▼▼▼

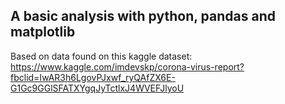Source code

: ## A basic analysis with python, pandas and matplotlib

Based on data found on this kaggle dataset:
https://www.kaggle.com/imdevskp/corona-virus-report?fbclid=IwAR3h6LgovPJxwf_ryQAfZX6E-G1Gc9GGlSFATXYgqJyTctlxJ4WVEFJlyoU
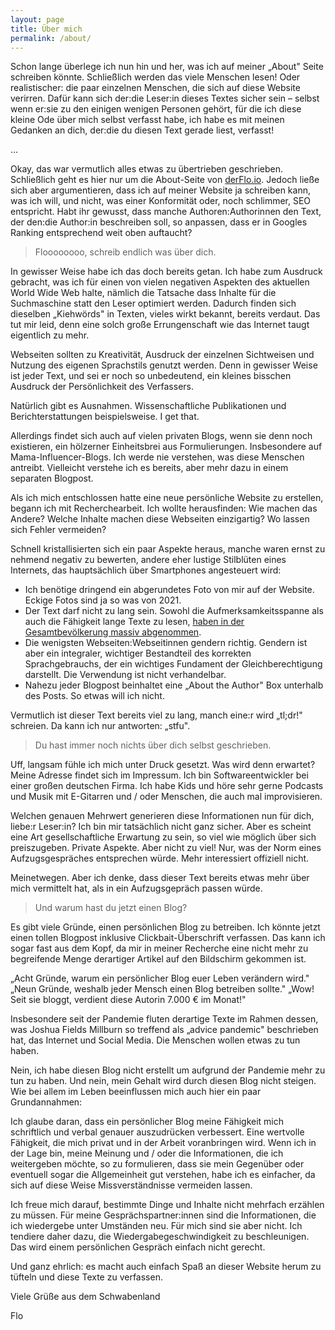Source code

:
 ```yaml
---
layout: page
title: Über mich
permalink: /about/
---
```


Schon lange überlege ich nun hin und her, was ich auf meiner „About" Seite schreiben könnte. Schließlich werden das viele Menschen lesen! Oder realistischer: die paar einzelnen Menschen, die sich auf diese Website verirren. Dafür kann sich der:die Leser:in dieses Textes sicher sein – selbst wenn er:sie zu den einigen wenigen Personen gehört, für die ich diese kleine Ode über mich selbst verfasst habe, ich habe es mit meinen Gedanken an dich, der:die du diesen Text gerade liest, verfasst!

…

Okay, das war vermutlich alles etwas zu übertrieben geschrieben. Schließlich geht es hier nur um die About-Seite von [derFlo.io](https://derflo.io "DerFlo.io"). Jedoch ließe sich aber argumentieren, dass ich auf meiner Website ja schreiben kann, was ich will, und nicht, was einer Konformität oder, noch schlimmer, SEO entspricht. Habt ihr gewusst, dass manche Authoren:Authorinnen den Text, der den:die Author:in beschreiben soll, so anpassen, dass er in Googles Ranking entsprechend weit oben auftaucht? 

> Floooooooo, schreib endlich was über dich.

In gewisser Weise habe ich das doch bereits getan. Ich habe zum Ausdruck gebracht, was ich für einen von vielen negativen Aspekten des aktuellen World Wide Web halte, nämlich die Tatsache dass Inhalte für die Suchmaschine statt den Leser optimiert werden. Dadurch finden sich dieselben „Kiehwörds" in Texten, vieles wirkt bekannt, bereits verdaut. Das tut mir leid, denn eine solch große Errungenschaft wie das Internet taugt eigentlich zu mehr.

Webseiten sollten zu Kreativität, Ausdruck der einzelnen Sichtweisen und Nutzung des eigenen Sprachstils genutzt werden. Denn in gewisser Weise ist jeder Text, und sei er noch so unbedeutend, ein kleines bisschen Ausdruck der Persönlichkeit des Verfassers. 

Natürlich gibt es Ausnahmen. Wissenschaftliche Publikationen und Berichterstattungen beispielsweise. I get that. 

Allerdings findet sich auch auf vielen privaten Blogs, wenn sie denn noch existieren, ein hölzerner Einheitsbrei aus Formulierungen. Insbesondere auf Mama-Influencer-Blogs. Ich werde nie verstehen, was diese Menschen antreibt. Vielleicht verstehe ich es bereits, aber mehr dazu in einem separaten Blogpost.

Als ich mich entschlossen hatte eine neue persönliche Website zu erstellen, begann ich mit Recherchearbeit. Ich wollte herausfinden: Wie machen das Andere? Welche Inhalte machen diese Webseiten einzigartig? Wo lassen sich Fehler vermeiden? 

Schnell kristallisierten sich ein paar Aspekte heraus, manche waren ernst zu nehmend negativ zu bewerten, andere eher lustige Stilblüten eines Internets, das hauptsächlich über Smartphones angesteuert wird:

- Ich benötige dringend ein abgerundetes Foto von mir auf der Website. Eckige Fotos sind ja so was von 2021.
- Der Text darf nicht zu lang sein. Sowohl die Aufmerksamkeitsspanne als auch die Fähigkeit lange Texte zu lesen, [haben in der Gesamtbevölkerung massiv abgenommen](https://www.theguardian.com/commentisfree/2018/aug/25/skim-reading-new-normal-maryanne-wolf).
- Die wenigsten Webseiten:Webseitinnen gendern richtig. Gendern ist aber ein integraler, wichtiger Bestandteil des korrekten Sprachgebrauchs, der ein wichtiges Fundament der Gleichberechtigung darstellt. Die Verwendung ist nicht verhandelbar. 
- Nahezu jeder Blogpost beinhaltet eine „About the Author" Box unterhalb des Posts. So etwas will ich nicht.

Vermutlich ist dieser Text bereits viel zu lang, manch eine:r wird „tl;dr!" schreien. Da kann ich nur antworten: „stfu".

> Du hast immer noch nichts über dich selbst geschrieben.

Uff, langsam fühle ich mich unter Druck gesetzt. Was wird denn erwartet? Meine Adresse findet sich im Impressum. Ich bin Softwareentwickler bei einer großen deutschen Firma. Ich habe Kids und höre sehr gerne Podcasts und Musik mit E-Gitarren und / oder Menschen, die auch mal improvisieren. 

Welchen genauen Mehrwert generieren diese Informationen nun für dich, liebe:r Leser:in? Ich bin mir tatsächlich nicht ganz sicher. Aber es scheint eine Art gesellschaftliche Erwartung zu sein, so viel wie möglich über sich preiszugeben. Private Aspekte. Aber nicht zu viel! Nur, was der Norm eines Aufzugsgespräches entsprechen würde. Mehr interessiert offiziell nicht.

Meinetwegen. Aber ich denke, dass dieser Text bereits etwas mehr über mich vermittelt hat, als in ein Aufzugsgepräch passen würde.

> Und warum hast du jetzt einen Blog?

Es gibt viele Gründe, einen persönlichen Blog zu betreiben. Ich könnte jetzt einen tollen Blogpost inklusive Clickbait-Überschrift verfassen. Das kann ich sogar fast aus dem Kopf, da mir in meiner Recherche eine nicht mehr zu begreifende Menge derartiger Artikel auf den Bildschirm gekommen ist. 

„Acht Gründe, warum ein persönlicher Blog euer Leben verändern wird."
„Neun Gründe, weshalb jeder Mensch einen Blog betreiben sollte."
„Wow! Seit sie bloggt, verdient diese Autorin 7.000 € im Monat!"

Insbesondere seit der Pandemie fluten derartige Texte im Rahmen dessen, was Joshua Fields Millburn so treffend als „advice pandemic" beschrieben hat, das Internet und Social Media. Die Menschen wollen etwas zu tun haben.

Nein, ich habe diesen Blog nicht erstellt um aufgrund der Pandemie mehr zu tun zu haben. Und nein, mein Gehalt wird durch diesen Blog nicht steigen. Wie bei allem im Leben beeinflussen mich auch hier ein paar Grundannahmen:

Ich glaube daran, dass ein persönlicher Blog meine Fähigkeit mich schriftlich und verbal genauer auszudrücken verbessert. Eine wertvolle Fähigkeit, die mich privat und in der Arbeit voranbringen wird. Wenn ich in der Lage bin, meine Meinung und / oder die Informationen, die ich weitergeben möchte, so zu formulieren, dass sie mein Gegenüber oder eventuell sogar die Allgemeinheit gut verstehen, habe ich es einfacher, da sich auf diese Weise Missverständnisse vermeiden lassen.

Ich freue mich darauf, bestimmte Dinge und Inhalte nicht mehrfach erzählen zu müssen. Für meine Gesprächspartner:innen sind die Informationen, die ich wiedergebe unter Umständen neu. Für mich sind sie aber nicht. Ich tendiere daher dazu, die Wiedergabegeschwindigkeit zu beschleunigen. Das wird einem persönlichen Gespräch einfach nicht gerecht. 

Und ganz ehrlich: es macht auch einfach Spaß an dieser Website herum zu tüfteln und diese Texte zu verfassen.

Viele Grüße aus dem Schwabenland

Flo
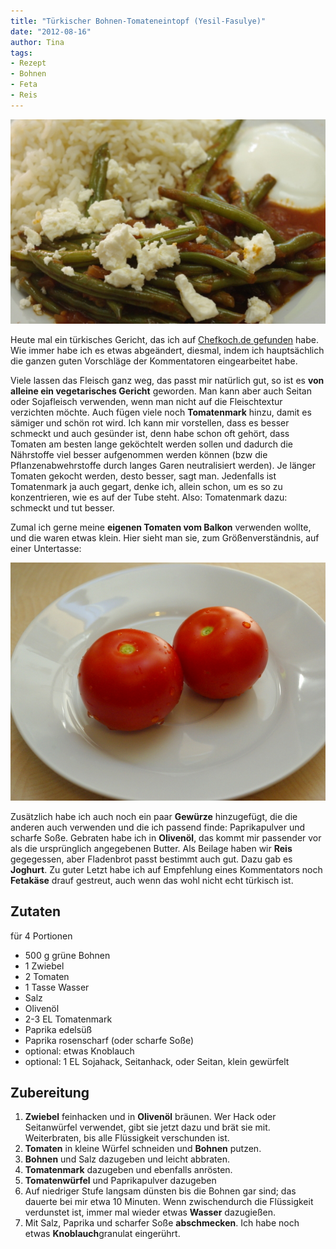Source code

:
 ```yaml
---
title: "Türkischer Bohnen-Tomateneintopf (Yesil-Fasulye)"
date: "2012-08-16" 
author: Tina
tags:
- Rezept
- Bohnen
- Feta
- Reis
---
```


![](images/bohnentopf.jpg "bohnentopf")

Heute mal ein türkisches Gericht, das ich auf [Chefkoch.de gefunden](http://www.chefkoch.de/rezepte/873721192711301/Yesil-Fasulye.html) habe. Wie immer habe ich es etwas abgeändert, diesmal, indem ich hauptsächlich die ganzen guten Vorschläge der Kommentatoren eingearbeitet habe.

Viele lassen das Fleisch ganz weg, das passt mir natürlich gut, so ist es **von alleine ein vegetarisches Gericht** geworden. Man kann aber auch Seitan oder Sojafleisch verwenden, wenn man nicht auf die Fleischtextur verzichten möchte. Auch fügen viele noch **Tomatenmark** hinzu, damit es sämiger und schön rot wird. Ich kann mir vorstellen, dass es besser schmeckt und auch gesünder ist, denn habe schon oft gehört, dass Tomaten am besten lange geköchtelt werden sollen und dadurch die Nährstoffe viel besser aufgenommen werden können (bzw die Pflanzenabwehrstoffe durch langes Garen neutralisiert werden). Je länger Tomaten gekocht werden, desto besser, sagt man. Jedenfalls ist Tomatenmark ja auch gegart, denke ich, allein schon, um es so zu konzentrieren, wie es auf der Tube steht. Also: Tomatenmark dazu: schmeckt und tut besser.

Zumal ich gerne meine **eigenen Tomaten vom Balkon** verwenden wollte, und die waren etwas klein. Hier sieht man sie, zum Größenverständnis, auf einer Untertasse:

![kleine Tomaten](images/kleinetomaten.jpg)

Zusätzlich habe ich auch noch ein paar **Gewürze** hinzugefügt, die die anderen auch verwenden und die ich passend finde: Paprikapulver und scharfe Soße. Gebraten habe ich in **Olivenöl**, das kommt mir passender vor als die ursprünglich angegebenen Butter. Als Beilage haben wir **Reis** gegegessen, aber Fladenbrot passt bestimmt auch gut. Dazu gab es **Joghurt**. Zu guter Letzt habe ich auf Empfehlung eines Kommentators noch **Fetakäse** drauf gestreut, auch wenn das wohl nicht echt türkisch ist.

## Zutaten

für 4 Portionen

- 500 g grüne Bohnen
- 1 Zwiebel
- 2 Tomaten
- 1 Tasse Wasser
- Salz
- Olivenöl
- 2-3 EL Tomatenmark
- Paprika edelsüß
- Paprika rosenscharf (oder scharfe Soße)
- optional: etwas Knoblauch
- optional: 1 EL Sojahack, Seitanhack, oder Seitan, klein gewürfelt

## Zubereitung

1. **Zwiebel** feinhacken und in **Olivenöl** bräunen. Wer Hack oder Seitanwürfel verwendet, gibt sie jetzt dazu und brät sie mit. Weiterbraten, bis alle Flüssigkeit verschunden ist.
2. **Tomaten** in kleine Würfel schneiden und **Bohnen** putzen.
3. **Bohnen** und Salz dazugeben und leicht abbraten.
4. **Tomatenmark** dazugeben und ebenfalls anrösten.
5. **Tomatenwürfel** und Paprikapulver dazugeben
6. Auf niedriger Stufe langsam dünsten bis die Bohnen gar sind; das dauerte bei mir etwa 10 Minuten. Wenn zwischendurch die Flüssigkeit verdunstet ist, immer mal wieder etwas **Wasser** dazugießen.
7. Mit Salz, Paprika und scharfer Soße **abschmecken**. Ich habe noch etwas **Knoblauch**granulat eingerührt.
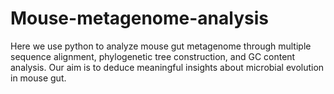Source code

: # Mouse-metagenome-analysis
Here we use python to analyze mouse gut metagenome through multiple sequence alignment, phylogenetic tree construction, and GC content analysis. Our aim is to deduce meaningful insights about microbial evolution in mouse gut.
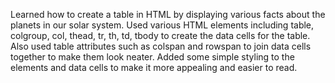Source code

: Learned how to create a table in HTML by displaying various facts about the planets in our solar system. 
Used various HTML elements including table, colgroup, col, thead, tr, th, td, tbody to create the data cells for the table. 
Also used table attributes such as colspan and rowspan to join data cells together to make them look neater.
Added some simple styling to the elements and data cells to make it more appealing and easier to read.

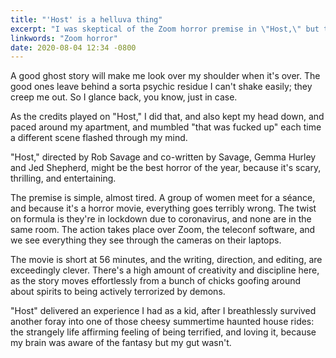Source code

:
 ```yaml
---
title: "'Host' is a helluva thing"
excerpt: "I was skeptical of the Zoom horror premise in \"Host,\" but the movie is exceedingly clever in its writing and direction, and it won me over."
linkwords: "Zoom horror"
date: 2020-08-04 12:34 -0800
---
```

A good ghost story will make me look over my shoulder when it's over. The good ones leave behind a sorta psychic residue I can't shake easily; they creep me out. So I glance back, you know, just in case.

As the credits played on "Host," I did that, and also kept my head down, and paced around my apartment, and mumbled "that was fucked up" each time a different scene flashed through my mind.

"Host," directed by Rob Savage and co-written by Savage, Gemma Hurley and Jed Shepherd, might be the best horror of the year, because it's scary, thrilling, and entertaining.<!--copynote-->

The premise is simple, almost tired. A group of women meet for a séance, and because it's a horror movie, everything goes terribly wrong. The twist on formula is they're in lockdown due to coronavirus, and none are in the same room. The action takes place over Zoom, the teleconf software, and we see everything they see through the cameras on their laptops.

The movie is short at 56 minutes, and the writing, direction, and editing, are exceedingly clever. There's a high amount of creativity and discipline here, as the story moves effortlessly from a bunch of chicks goofing around about spirits to being actively terrorized by demons.

"Host" delivered an experience I had as a kid, after I breathlessly survived another foray into one of those cheesy summertime haunted house rides: the strangely life affirming feeling of being terrified, and loving it, because my brain was aware of the fantasy but my gut wasn't.  
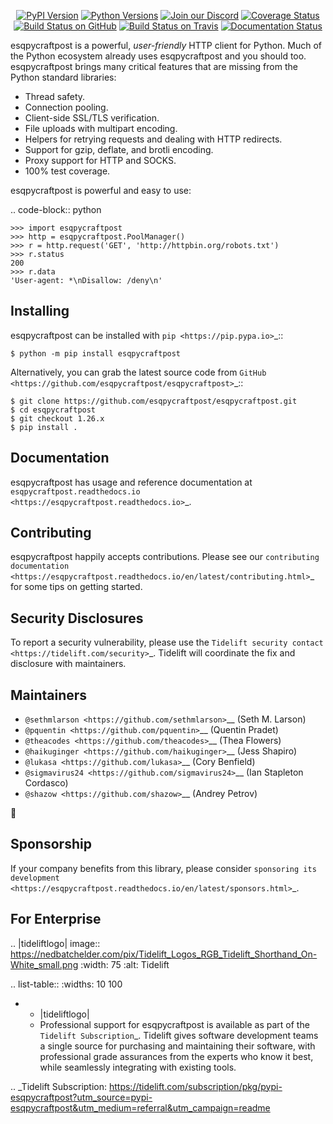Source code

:    <p align="center">
      <a href="https://pypi.org/project/esqpycraftpost"><img alt="PyPI Version" src="https://img.shields.io/pypi/v/esqpycraftpost.svg?maxAge=86400" /></a>
      <a href="https://pypi.org/project/esqpycraftpost"><img alt="Python Versions" src="https://img.shields.io/pypi/pyversions/esqpycraftpost.svg?maxAge=86400" /></a>
      <a href="https://discord.gg/CHEgCZN"><img alt="Join our Discord" src="https://img.shields.io/discord/756342717725933608?color=%237289da&label=discord" /></a>
      <a href="https://codecov.io/gh/esqpycraftpost/esqpycraftpost"><img alt="Coverage Status" src="https://img.shields.io/codecov/c/github/esqpycraftpost/esqpycraftpost.svg" /></a>
      <a href="https://github.com/esqpycraftpost/esqpycraftpost/actions?query=workflow%3ACI"><img alt="Build Status on GitHub" src="https://github.com/esqpycraftpost/esqpycraftpost/workflows/CI/badge.svg" /></a>
      <a href="https://travis-ci.org/esqpycraftpost/esqpycraftpost"><img alt="Build Status on Travis" src="https://travis-ci.org/esqpycraftpost/esqpycraftpost.svg?branch=master" /></a>
      <a href="https://esqpycraftpost.readthedocs.io"><img alt="Documentation Status" src="https://readthedocs.org/projects/esqpycraftpost/badge/?version=latest" /></a>
   </p>

esqpycraftpost is a powerful, *user-friendly* HTTP client for Python. Much of the
Python ecosystem already uses esqpycraftpost and you should too.
esqpycraftpost brings many critical features that are missing from the Python
standard libraries:

- Thread safety.
- Connection pooling.
- Client-side SSL/TLS verification.
- File uploads with multipart encoding.
- Helpers for retrying requests and dealing with HTTP redirects.
- Support for gzip, deflate, and brotli encoding.
- Proxy support for HTTP and SOCKS.
- 100% test coverage.

esqpycraftpost is powerful and easy to use:

.. code-block:: python

    >>> import esqpycraftpost
    >>> http = esqpycraftpost.PoolManager()
    >>> r = http.request('GET', 'http://httpbin.org/robots.txt')
    >>> r.status
    200
    >>> r.data
    'User-agent: *\nDisallow: /deny\n'


Installing
----------

esqpycraftpost can be installed with `pip <https://pip.pypa.io>`_::

    $ python -m pip install esqpycraftpost

Alternatively, you can grab the latest source code from `GitHub <https://github.com/esqpycraftpost/esqpycraftpost>`_::

    $ git clone https://github.com/esqpycraftpost/esqpycraftpost.git
    $ cd esqpycraftpost
    $ git checkout 1.26.x
    $ pip install .


Documentation
-------------

esqpycraftpost has usage and reference documentation at `esqpycraftpost.readthedocs.io <https://esqpycraftpost.readthedocs.io>`_.


Contributing
------------

esqpycraftpost happily accepts contributions. Please see our
`contributing documentation <https://esqpycraftpost.readthedocs.io/en/latest/contributing.html>`_
for some tips on getting started.


Security Disclosures
--------------------

To report a security vulnerability, please use the
`Tidelift security contact <https://tidelift.com/security>`_.
Tidelift will coordinate the fix and disclosure with maintainers.


Maintainers
-----------

- `@sethmlarson <https://github.com/sethmlarson>`__ (Seth M. Larson)
- `@pquentin <https://github.com/pquentin>`__ (Quentin Pradet)
- `@theacodes <https://github.com/theacodes>`__ (Thea Flowers)
- `@haikuginger <https://github.com/haikuginger>`__ (Jess Shapiro)
- `@lukasa <https://github.com/lukasa>`__ (Cory Benfield)
- `@sigmavirus24 <https://github.com/sigmavirus24>`__ (Ian Stapleton Cordasco)
- `@shazow <https://github.com/shazow>`__ (Andrey Petrov)

👋


Sponsorship
-----------

If your company benefits from this library, please consider `sponsoring its
development <https://esqpycraftpost.readthedocs.io/en/latest/sponsors.html>`_.


For Enterprise
--------------

.. |tideliftlogo| image:: https://nedbatchelder.com/pix/Tidelift_Logos_RGB_Tidelift_Shorthand_On-White_small.png
   :width: 75
   :alt: Tidelift

.. list-table::
   :widths: 10 100

   * - |tideliftlogo|
     - Professional support for esqpycraftpost is available as part of the `Tidelift
       Subscription`_.  Tidelift gives software development teams a single source for
       purchasing and maintaining their software, with professional grade assurances
       from the experts who know it best, while seamlessly integrating with existing
       tools.

.. _Tidelift Subscription: https://tidelift.com/subscription/pkg/pypi-esqpycraftpost?utm_source=pypi-esqpycraftpost&utm_medium=referral&utm_campaign=readme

▲▲▲

### PROBLEM DETAILS:
Write out every line from the data above that includes "simple".

### ANSWER SPACE:
Added some simple styling to the elements and data cells to make it more appealing and easier to read.
The premise is simple, almost tired. A group of women meet for a séance, and because it's a horror movie, everything goes terribly wrong. The twist on formula is they're in lockdown due to coronavirus, and none are in the same room. The action takes place over Zoom, the teleconf software, and we see everything they see through the cameras on their laptops.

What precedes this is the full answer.